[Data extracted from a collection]
::::

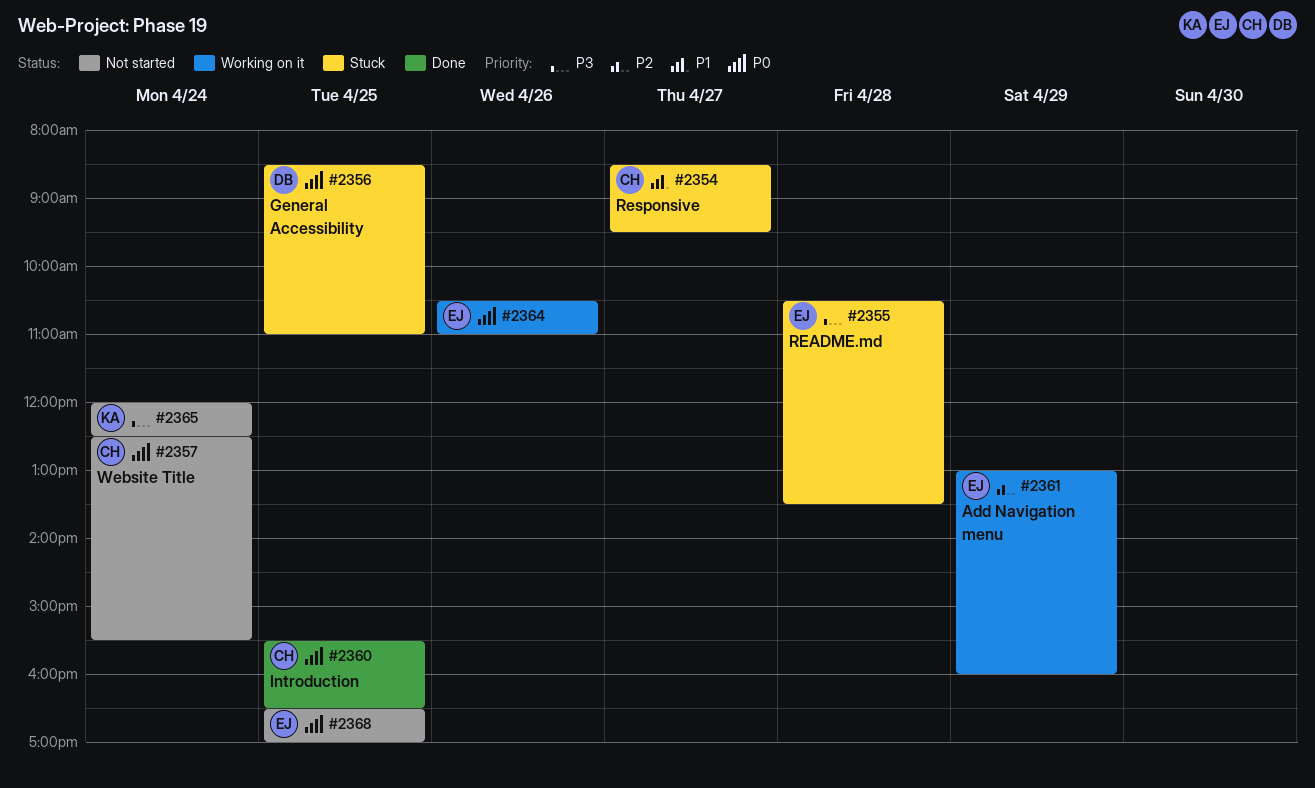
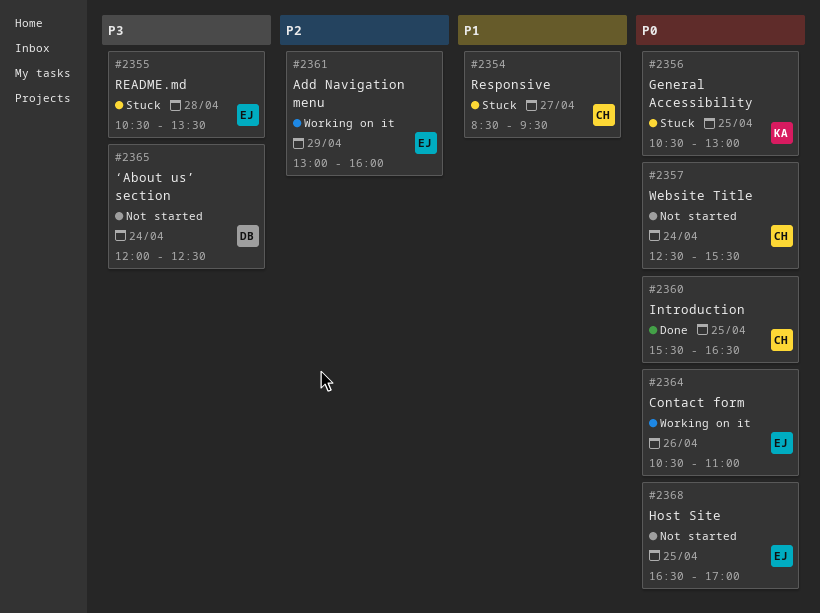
#2356, owner: DB -> KA
#2356, begins: 08:30 -> 10:30
#2356, ends: 11:00 -> 13:00
#2365, owner: KA -> DB

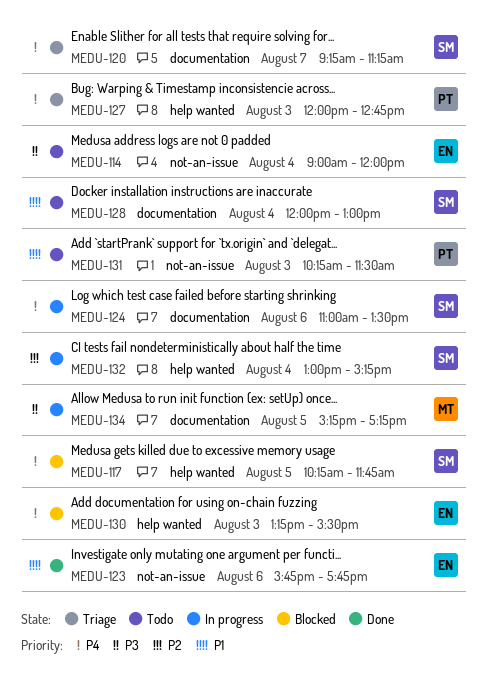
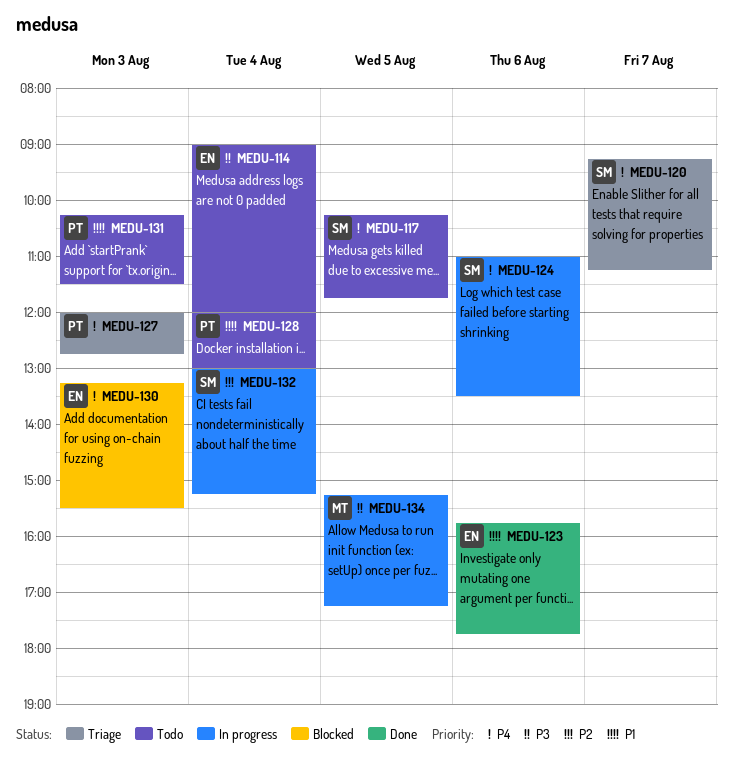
MEDU-117, status: Blocked -> Todo
MEDU-128, owner: SM -> PT

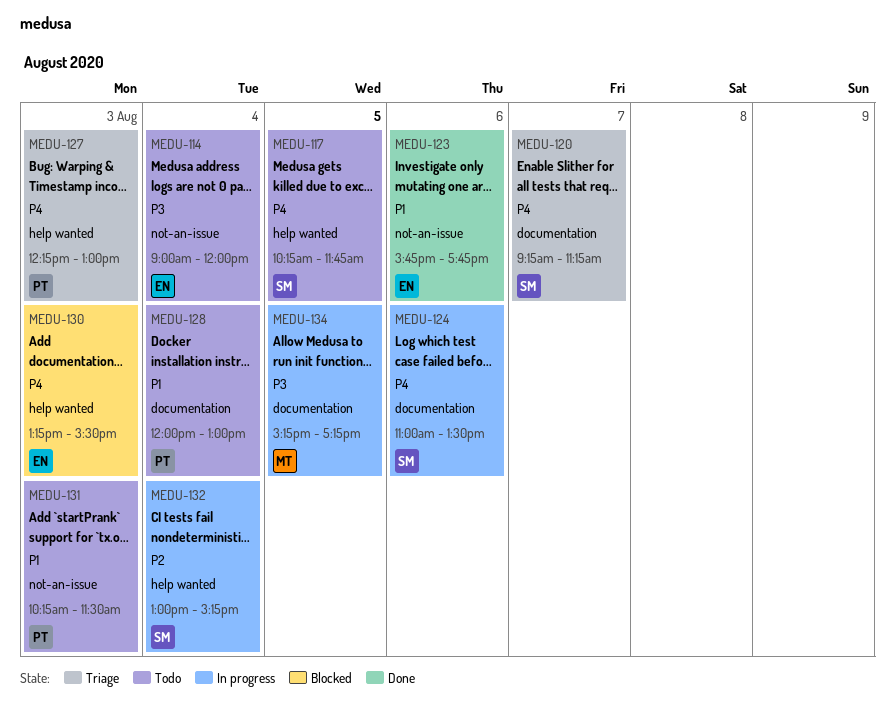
MEDU-127, begins: 12:00 -> 12:15
MEDU-127, ends: 12:45 -> 13:00

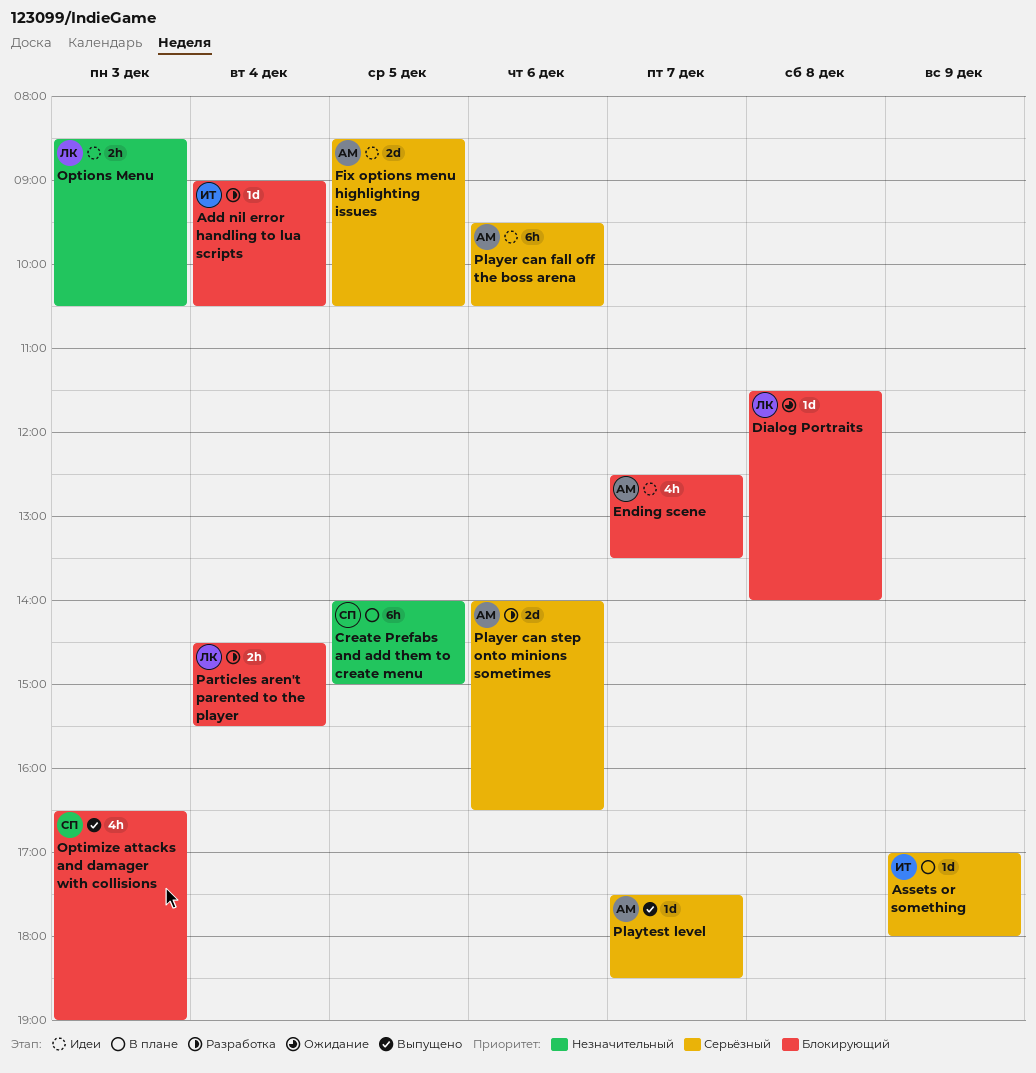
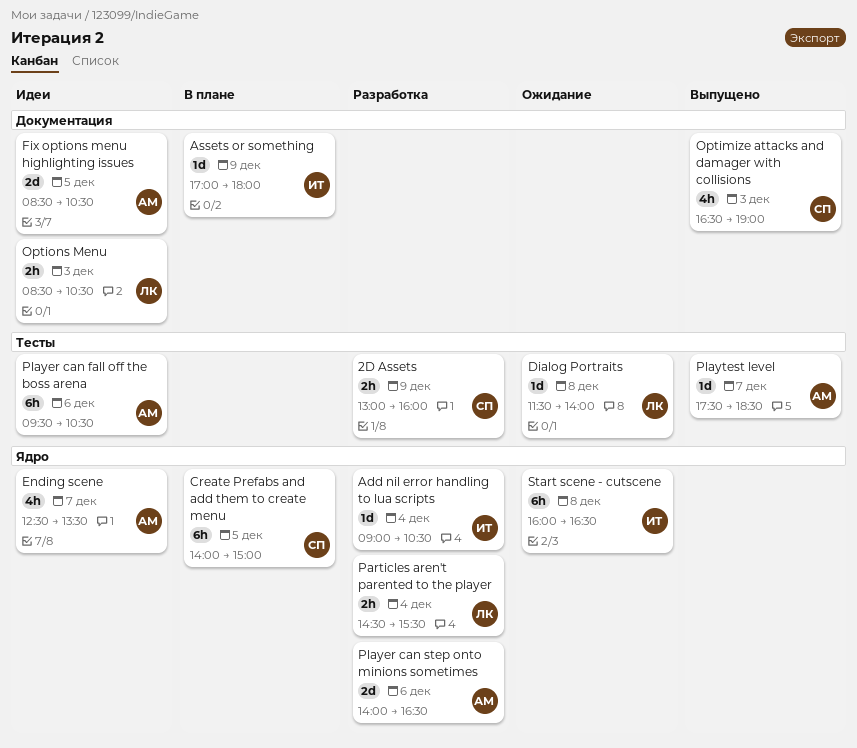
2D Assets: none -> present
Start scene - cutscene: none -> present

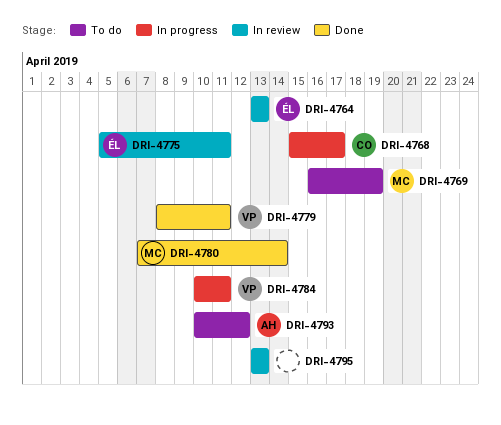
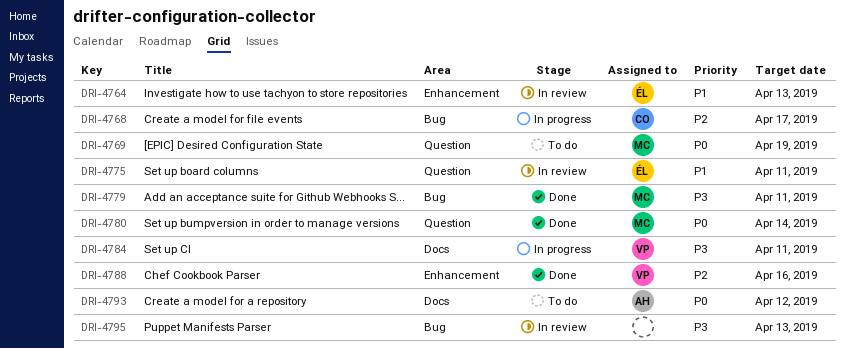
DRI-4779, owner: VP -> MC
DRI-4788: none -> present

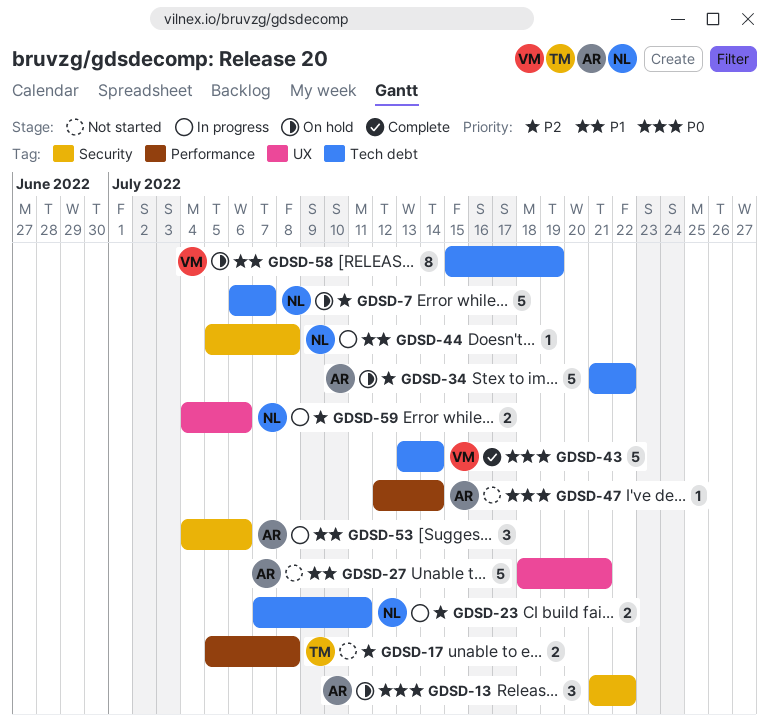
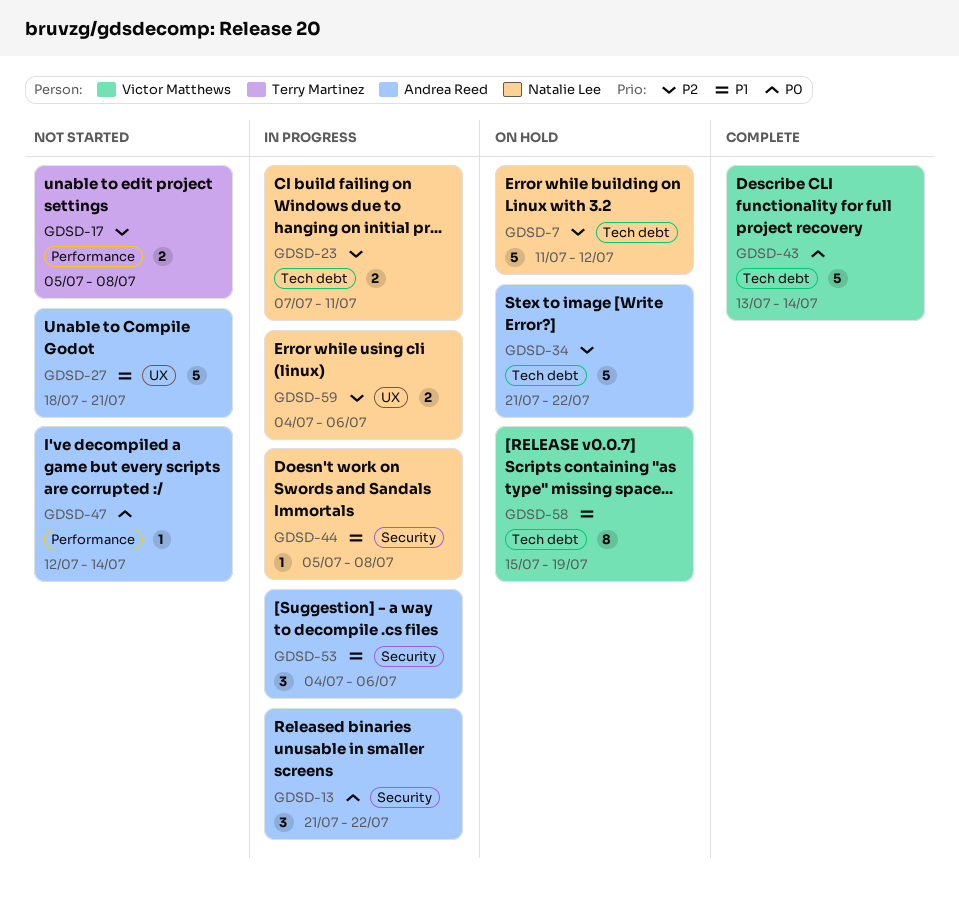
GDSD-7, start: Jul 6 -> Jul 11
GDSD-7, due: Jul 7 -> Jul 12
GDSD-13, status: On hold -> In progress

::::

(Aim of the exercise): Repeat exactly and only the lines from the one holding "MEDU-127, begins: 12:00 -> 12:15" through the final line of the entries; no pictures.

(Solution for this problem):
MEDU-127, begins: 12:00 -> 12:15
MEDU-127, ends: 12:45 -> 13:00

2D Assets: none -> present
Start scene - cutscene: none -> present

DRI-4779, owner: VP -> MC
DRI-4788: none -> present

GDSD-7, start: Jul 6 -> Jul 11
GDSD-7, due: Jul 7 -> Jul 12
GDSD-13, status: On hold -> In progress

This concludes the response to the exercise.